The following shows a sample run of the BranchDemo program:
Enter argument 1:5
Enter argument 2:10
Argument 1 is less than argument 2
Press Enter to continue …
Figure 6-1 shows the flow of control graphically for this particular run.
Figure 6-1: The path taken by the BranchDemo program when the user enters 5 for the first argument and 10 for the second.
The way the BranchDemo program is written, all three comparisons are performed every time. This is slightly wasteful since the three conditions are mutually exclusive. For example, nOperand1 > nOperand2 can’t possibly be true if nOperand1 < nOperand2 has already been found to be true. Later in this chapter, I show you how to avoid this waste.
Say “No” to “No braces”
Actually the braces are optional. Without braces, only the first expression after the if statement is conditional. However, it’s much too easy to make a mistake this way, as demonstrated in the following snippet:
// Can't have a negative age. If age is less than zero...
if (nAge < 0)
cout << "Age can't be negative; using 0" << endl;
nAge = 0;
// program continues
You may think that if nAge is less than 0, this program snippet outputs a message and resets nAge to zero. In fact, the program sets nAge to zero anyway, no matter what its original value. The preceding snippet is equivalent to the following:
// Can't have a negative age. If age is less than zero...
if (nAge < 0)
{
cout << "Age can't be negative; using 0" << endl;
}
nAge = 0;
// program continues
It’s clear from the comments and the indent that the programmer really meant the following:
// Can't have a negative age. If age is less than zero...
if (nAge < 0)
{
cout << "Age can't be negative; using 0" << endl;
nAge = 0;
}
// program continues
The C++ compiler can’t catch this type of mistake. It’s just safer if you always supply the braces.
C++ treats all white space the same. It ignores the alignment of expressions on the page.
Always use braces to enclose the statements after an if statement, even if there’s only one. You’ll generate a lot fewer errors that way.
What Else Is There?

What the exercise asks:
According to the passage on if statements, why does the first nAge snippet set nAge to zero whatever its original value?

Provided data:
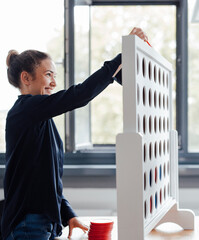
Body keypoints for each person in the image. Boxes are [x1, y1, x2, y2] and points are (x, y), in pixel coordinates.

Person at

Exercise output:
Without braces, only the first expression after the if statement is conditional, so only the cout line depends on nAge < 0, and nAge = 0 runs every time. The indentation doesn't change this, because C++ treats all white space the same and ignores the alignment of expressions on the page.